Denkbar wäre es ja auch gewesen, die rüstigen Rentner auf einem Testgelände ein paar Übungen machen zu lassen. Das wäre dann aber wahrscheinlich nicht so unterhaltsam geworden - aber eben auch weit weniger gefährlich. Und zur grundsätzlichen Unsicherheit der Seniorinnen und Senioren im Straßenverkehr kommt ja noch hinzu, dass ihre Autos für die Dreharbeiten mit Kameras ausgestattet wurden. Für sie gibt es also zusätzlichen Druck, möglichst keine Fehler zu machen - dadurch steigt unweigerlich auch die Gefahr. 
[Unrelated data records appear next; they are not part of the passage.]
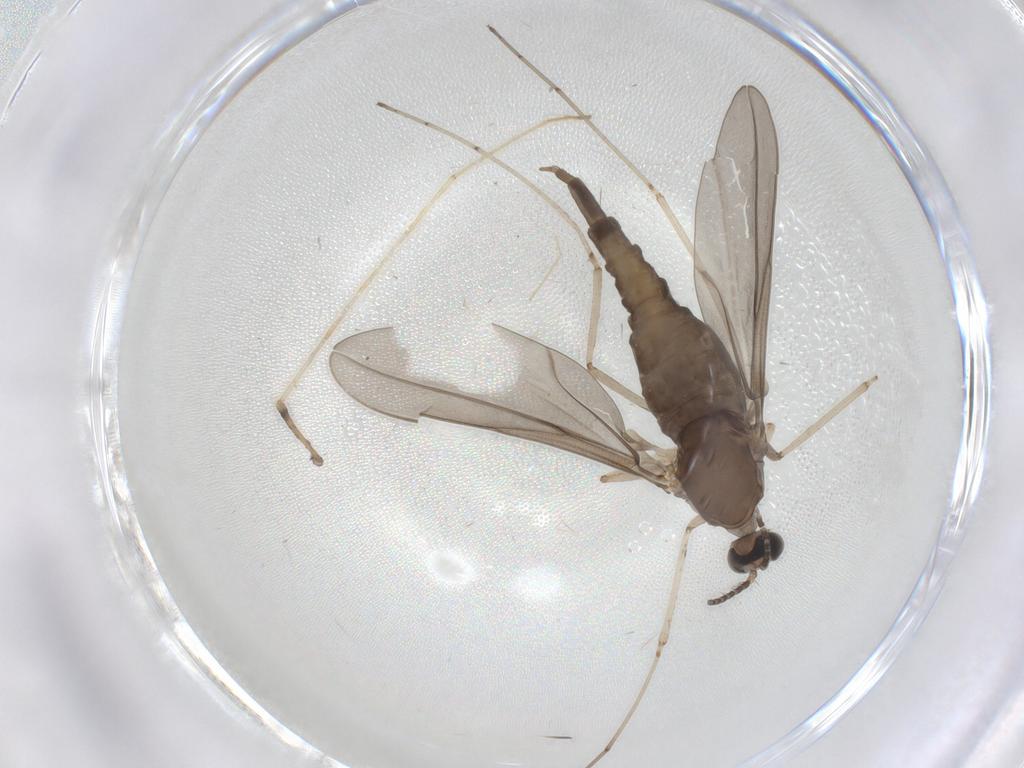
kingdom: Animalia
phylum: Arthropoda
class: Insecta
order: Diptera
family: Cecidomyiidae
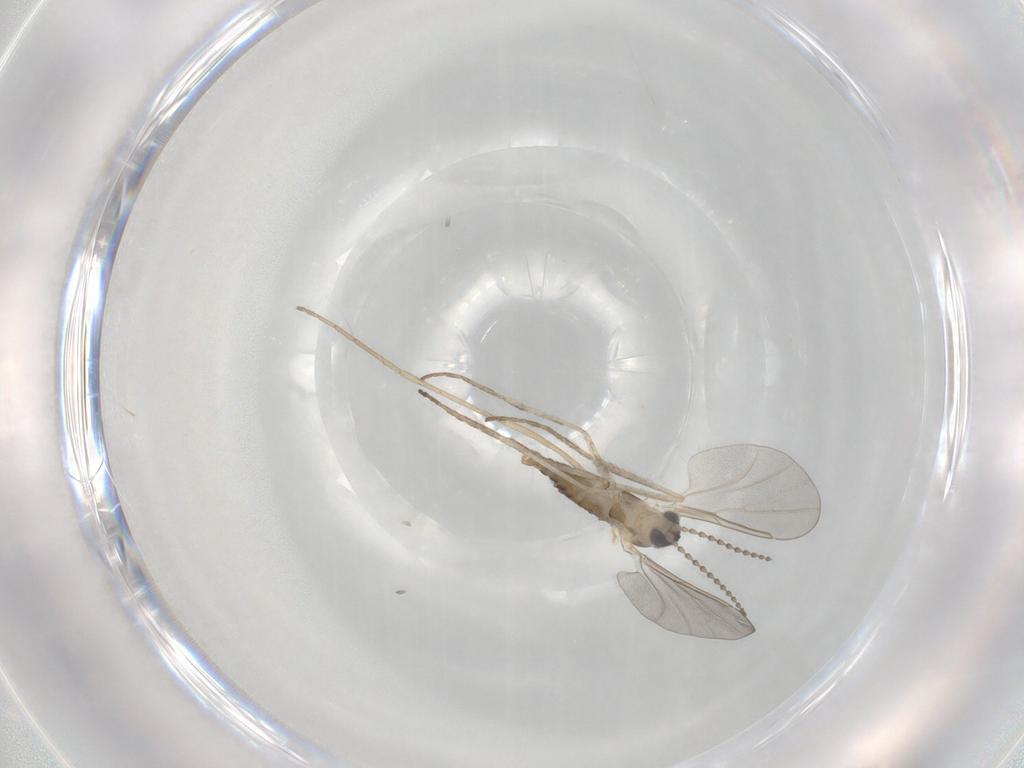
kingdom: Animalia
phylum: Arthropoda
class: Insecta
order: Diptera
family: Cecidomyiidae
Ford Fiasko und eingespielte Bremsgeräusche

Wenn man diese Gefahren ausblendet, ist "Alt & Abgefahren" ein durchaus charmantes Format, was vor allem an den betagten AutofahrerInnen liegt. Die 82-jährige Regina etwa nennt ihr Auto liebevoll "Ford Fiasko", gibt beim Kuppeln immer etwas zu viel Gas und gibt unumwunden zu, dass sie in der Garage nicht so viel sieht. Und der 83-jährige Karl-Hermann ist sichtlich stolz, dass sein Punktekonto derzeit auf null ist. Auf der anderen Seite wirken die Kommentare der Angehörigen und Freunde, die als Beifahrer der Rentner fungieren, oftmals gestellt und eingespielte Bremsgeräusche machen das Format auch eher schlechter (=trashiger) als besser. 

Die wahren Probleme der Sendung liegen aber an anderer Stelle. Kommt es während den Dreharbeiten irgendwann tatsächlich zu einem schweren Unfall, wäre eine Fortsetzung in dieser Form alleine schon aus moralischen Gründen nicht mehr zu vertreten. Doch muss man wirklich so lange warten, bis es dazu kommt? Alte Menschen haben im Straßenverkehr ohnehin meist Probleme, das wird durch "Alt & Abgefahren" deutlich. Da muss man sie aber nicht noch durch eine an der Windschutzscheibe montierte Kamera oder einen auf dem Rücksitz hockenden Kameramann zusätzlich unter Druck setzen. 

Am Ende macht der 96-jährige Heinz übrigens den freiwilligen Führerscheintest - leider als einziger in der Auftaktfolge. Die anderen Rentner sind erst in der kommenden Woche dran. Und weil Heinz unter den Augen des Prüfers in der Mitte der Straße fährt und seine Fahrbahn damit verlässt, bei mehreren Stopp-Schildern nicht hält und an einer Schule (30er Zone!) zu schnell fährt, gibt’s am Ende auf dem Bewertungszettel in Ampelfarben ein rotes Ergebnis - aber immerhin mit Tendenz zu gelb. Heinz will sich die Urkunde jetzt in sein Büro hängen. Und sonst? "Warum sollte ich den Führerschein abgeben, wenn ich noch einigermaßen fahrtüchtig bin?", erklärte der Rentner im Vorfeld der Prüfung. 

RTL zeigt insgesamt vier Ausgaben von "Alt & Abgefahren" ab sofort immer sonntags ab 19:05 Uhr.